(Beginning of EXERCISE DATA)
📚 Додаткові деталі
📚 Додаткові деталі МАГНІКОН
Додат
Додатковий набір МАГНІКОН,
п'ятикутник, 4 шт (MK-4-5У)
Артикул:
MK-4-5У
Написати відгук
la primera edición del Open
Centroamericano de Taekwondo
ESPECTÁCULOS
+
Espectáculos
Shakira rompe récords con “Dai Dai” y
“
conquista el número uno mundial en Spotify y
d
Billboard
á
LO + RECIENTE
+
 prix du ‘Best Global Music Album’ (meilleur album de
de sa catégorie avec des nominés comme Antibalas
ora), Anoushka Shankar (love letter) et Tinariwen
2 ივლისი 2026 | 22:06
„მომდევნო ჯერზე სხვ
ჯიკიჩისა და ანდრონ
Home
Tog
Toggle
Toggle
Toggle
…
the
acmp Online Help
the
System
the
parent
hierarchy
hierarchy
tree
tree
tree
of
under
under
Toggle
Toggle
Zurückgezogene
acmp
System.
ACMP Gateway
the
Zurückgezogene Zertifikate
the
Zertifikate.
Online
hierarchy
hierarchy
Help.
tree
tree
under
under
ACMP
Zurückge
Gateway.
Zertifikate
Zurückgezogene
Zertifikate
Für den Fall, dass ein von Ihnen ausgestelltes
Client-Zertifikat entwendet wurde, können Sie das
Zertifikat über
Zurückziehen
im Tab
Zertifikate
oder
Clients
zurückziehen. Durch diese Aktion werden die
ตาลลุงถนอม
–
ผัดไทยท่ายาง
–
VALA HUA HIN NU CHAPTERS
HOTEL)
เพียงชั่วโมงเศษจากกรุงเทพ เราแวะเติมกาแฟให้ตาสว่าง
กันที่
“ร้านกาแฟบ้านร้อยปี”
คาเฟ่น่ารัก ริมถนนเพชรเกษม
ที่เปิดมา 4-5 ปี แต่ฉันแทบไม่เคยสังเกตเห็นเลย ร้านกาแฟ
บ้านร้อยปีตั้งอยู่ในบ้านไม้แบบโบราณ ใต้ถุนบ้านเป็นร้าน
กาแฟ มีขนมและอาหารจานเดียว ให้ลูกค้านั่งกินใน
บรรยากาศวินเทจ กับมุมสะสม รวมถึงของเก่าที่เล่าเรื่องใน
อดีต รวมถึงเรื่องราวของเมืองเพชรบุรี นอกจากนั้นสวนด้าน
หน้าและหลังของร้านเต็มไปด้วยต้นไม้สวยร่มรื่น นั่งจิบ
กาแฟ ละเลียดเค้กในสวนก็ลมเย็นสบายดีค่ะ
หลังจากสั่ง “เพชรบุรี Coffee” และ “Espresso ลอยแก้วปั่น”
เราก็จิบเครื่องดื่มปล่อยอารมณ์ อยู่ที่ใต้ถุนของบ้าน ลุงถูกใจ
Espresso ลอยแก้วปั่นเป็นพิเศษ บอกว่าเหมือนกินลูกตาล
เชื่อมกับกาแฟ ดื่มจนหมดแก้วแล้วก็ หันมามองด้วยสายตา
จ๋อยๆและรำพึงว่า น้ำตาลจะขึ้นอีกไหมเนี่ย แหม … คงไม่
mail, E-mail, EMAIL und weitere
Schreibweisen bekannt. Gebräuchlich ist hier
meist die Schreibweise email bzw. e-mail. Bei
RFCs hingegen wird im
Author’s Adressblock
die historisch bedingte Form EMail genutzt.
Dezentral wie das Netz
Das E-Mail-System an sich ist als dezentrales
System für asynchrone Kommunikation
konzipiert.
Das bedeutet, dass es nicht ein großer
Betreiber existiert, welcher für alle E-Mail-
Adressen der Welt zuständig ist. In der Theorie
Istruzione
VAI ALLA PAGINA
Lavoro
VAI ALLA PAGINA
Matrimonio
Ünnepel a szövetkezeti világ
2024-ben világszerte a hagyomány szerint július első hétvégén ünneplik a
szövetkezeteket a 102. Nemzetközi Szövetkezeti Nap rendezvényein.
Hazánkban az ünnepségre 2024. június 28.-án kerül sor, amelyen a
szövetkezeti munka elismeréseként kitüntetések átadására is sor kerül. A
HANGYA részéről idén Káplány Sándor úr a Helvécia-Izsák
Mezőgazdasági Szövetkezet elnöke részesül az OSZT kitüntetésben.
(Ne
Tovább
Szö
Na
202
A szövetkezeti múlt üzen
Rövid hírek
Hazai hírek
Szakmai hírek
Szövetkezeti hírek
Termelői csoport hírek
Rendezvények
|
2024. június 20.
(End of EXERCISE DATA)
_DIRECTIONS:_ Please return every line from the first one in the records above down to the line containing "Für den Fall, dass", including both, exactly as written and nothing more.

_WRITTEN RESPONSE:_
📚 Додаткові деталі
📚 Додаткові деталі МАГНІКОН
Додат
Додатковий набір МАГНІКОН,
п'ятикутник, 4 шт (MK-4-5У)
Артикул:
MK-4-5У
Написати відгук
la primera edición del Open
Centroamericano de Taekwondo
ESPECTÁCULOS
+
Espectáculos
Shakira rompe récords con “Dai Dai” y
“
conquista el número uno mundial en Spotify y
d
Billboard
á
LO + RECIENTE
+
 prix du ‘Best Global Music Album’ (meilleur album de
de sa catégorie avec des nominés comme Antibalas
ora), Anoushka Shankar (love letter) et Tinariwen
2 ივლისი 2026 | 22:06
„მომდევნო ჯერზე სხვ
ჯიკიჩისა და ანდრონ
Home
Tog
Toggle
Toggle
Toggle
…
the
acmp Online Help
the
System
the
parent
hierarchy
hierarchy
tree
tree
tree
of
under
under
Toggle
Toggle
Zurückgezogene
acmp
System.
ACMP Gateway
the
Zurückgezogene Zertifikate
the
Zertifikate.
Online
hierarchy
hierarchy
Help.
tree
tree
under
under
ACMP
Zurückge
Gateway.
Zertifikate
Zurückgezogene
Zertifikate
Für den Fall, dass ein von Ihnen ausgestelltes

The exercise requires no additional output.